* **WORK TASK**
Please show each line in the entries that contains the word "Plausch", copying those lines in full.

──────── SOURCE DATA ────────

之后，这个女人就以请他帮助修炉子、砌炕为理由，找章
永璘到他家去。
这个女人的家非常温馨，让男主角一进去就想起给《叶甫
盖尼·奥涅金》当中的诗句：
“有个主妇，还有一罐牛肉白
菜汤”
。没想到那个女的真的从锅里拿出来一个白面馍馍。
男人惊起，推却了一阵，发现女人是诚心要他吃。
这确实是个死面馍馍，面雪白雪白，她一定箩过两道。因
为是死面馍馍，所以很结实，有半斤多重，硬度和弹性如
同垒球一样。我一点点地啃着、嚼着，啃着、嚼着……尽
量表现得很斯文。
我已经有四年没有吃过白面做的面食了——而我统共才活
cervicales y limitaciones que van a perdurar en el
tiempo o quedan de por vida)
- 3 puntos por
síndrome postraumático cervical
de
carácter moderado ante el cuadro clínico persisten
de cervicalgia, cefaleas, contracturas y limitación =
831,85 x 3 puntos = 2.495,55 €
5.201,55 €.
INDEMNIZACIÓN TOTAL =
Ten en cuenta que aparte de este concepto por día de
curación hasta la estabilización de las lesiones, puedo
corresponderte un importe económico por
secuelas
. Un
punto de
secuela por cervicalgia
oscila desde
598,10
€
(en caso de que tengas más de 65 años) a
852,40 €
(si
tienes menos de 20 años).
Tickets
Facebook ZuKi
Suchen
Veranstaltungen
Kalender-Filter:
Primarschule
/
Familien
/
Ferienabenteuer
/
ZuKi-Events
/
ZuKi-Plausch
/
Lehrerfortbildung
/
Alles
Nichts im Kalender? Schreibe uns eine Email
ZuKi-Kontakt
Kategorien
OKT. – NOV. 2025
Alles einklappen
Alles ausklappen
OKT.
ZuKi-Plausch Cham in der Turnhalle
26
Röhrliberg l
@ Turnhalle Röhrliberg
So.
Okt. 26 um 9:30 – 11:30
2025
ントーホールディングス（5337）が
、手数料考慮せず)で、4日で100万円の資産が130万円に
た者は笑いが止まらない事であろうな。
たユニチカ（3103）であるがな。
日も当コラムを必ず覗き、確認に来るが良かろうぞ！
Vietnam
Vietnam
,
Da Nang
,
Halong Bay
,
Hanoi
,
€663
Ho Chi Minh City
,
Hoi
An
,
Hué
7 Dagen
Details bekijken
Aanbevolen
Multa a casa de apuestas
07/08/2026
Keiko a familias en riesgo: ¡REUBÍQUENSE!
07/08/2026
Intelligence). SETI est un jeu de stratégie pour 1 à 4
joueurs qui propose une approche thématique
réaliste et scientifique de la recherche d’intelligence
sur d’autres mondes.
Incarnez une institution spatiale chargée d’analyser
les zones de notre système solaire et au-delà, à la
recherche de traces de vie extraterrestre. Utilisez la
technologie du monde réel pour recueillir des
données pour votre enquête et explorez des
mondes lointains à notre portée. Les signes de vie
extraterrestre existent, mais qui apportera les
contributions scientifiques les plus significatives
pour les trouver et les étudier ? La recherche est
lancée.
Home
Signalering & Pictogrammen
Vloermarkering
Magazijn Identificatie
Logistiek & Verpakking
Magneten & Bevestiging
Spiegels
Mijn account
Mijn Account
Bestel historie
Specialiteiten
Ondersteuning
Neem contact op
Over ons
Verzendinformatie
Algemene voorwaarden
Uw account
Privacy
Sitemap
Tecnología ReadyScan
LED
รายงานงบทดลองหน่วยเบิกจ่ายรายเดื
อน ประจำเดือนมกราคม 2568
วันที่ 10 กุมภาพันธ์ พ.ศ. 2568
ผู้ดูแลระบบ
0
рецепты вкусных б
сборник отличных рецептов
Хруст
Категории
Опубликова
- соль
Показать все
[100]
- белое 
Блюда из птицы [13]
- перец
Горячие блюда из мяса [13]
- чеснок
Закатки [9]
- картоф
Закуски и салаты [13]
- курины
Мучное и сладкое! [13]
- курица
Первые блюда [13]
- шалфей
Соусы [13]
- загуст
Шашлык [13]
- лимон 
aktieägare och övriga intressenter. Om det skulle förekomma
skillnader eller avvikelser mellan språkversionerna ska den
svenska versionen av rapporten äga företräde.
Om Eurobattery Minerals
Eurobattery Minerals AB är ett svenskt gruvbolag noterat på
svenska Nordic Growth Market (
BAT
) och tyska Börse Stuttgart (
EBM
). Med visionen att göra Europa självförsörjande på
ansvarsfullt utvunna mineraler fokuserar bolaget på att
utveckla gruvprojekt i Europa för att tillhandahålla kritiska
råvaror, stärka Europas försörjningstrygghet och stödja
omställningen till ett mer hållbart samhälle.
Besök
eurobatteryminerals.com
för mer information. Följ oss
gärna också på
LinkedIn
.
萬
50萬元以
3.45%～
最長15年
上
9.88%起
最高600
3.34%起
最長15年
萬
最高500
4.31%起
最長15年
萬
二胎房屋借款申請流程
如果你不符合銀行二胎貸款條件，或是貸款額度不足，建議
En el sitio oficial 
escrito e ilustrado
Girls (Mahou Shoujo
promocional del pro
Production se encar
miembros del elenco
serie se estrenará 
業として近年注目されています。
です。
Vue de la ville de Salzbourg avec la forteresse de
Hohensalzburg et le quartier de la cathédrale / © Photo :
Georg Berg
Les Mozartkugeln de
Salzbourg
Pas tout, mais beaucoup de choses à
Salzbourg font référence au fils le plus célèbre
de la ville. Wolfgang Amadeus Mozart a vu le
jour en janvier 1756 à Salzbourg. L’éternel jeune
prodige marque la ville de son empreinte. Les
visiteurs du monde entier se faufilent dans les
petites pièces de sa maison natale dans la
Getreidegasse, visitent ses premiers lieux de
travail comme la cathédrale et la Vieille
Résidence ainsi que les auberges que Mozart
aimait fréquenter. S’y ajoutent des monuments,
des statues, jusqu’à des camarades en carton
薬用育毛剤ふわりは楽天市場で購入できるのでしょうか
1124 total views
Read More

────────

* **SOLUTION TO THIS EXERCISE**
ZuKi-Plausch
ZuKi-Plausch Cham in der Turnhalle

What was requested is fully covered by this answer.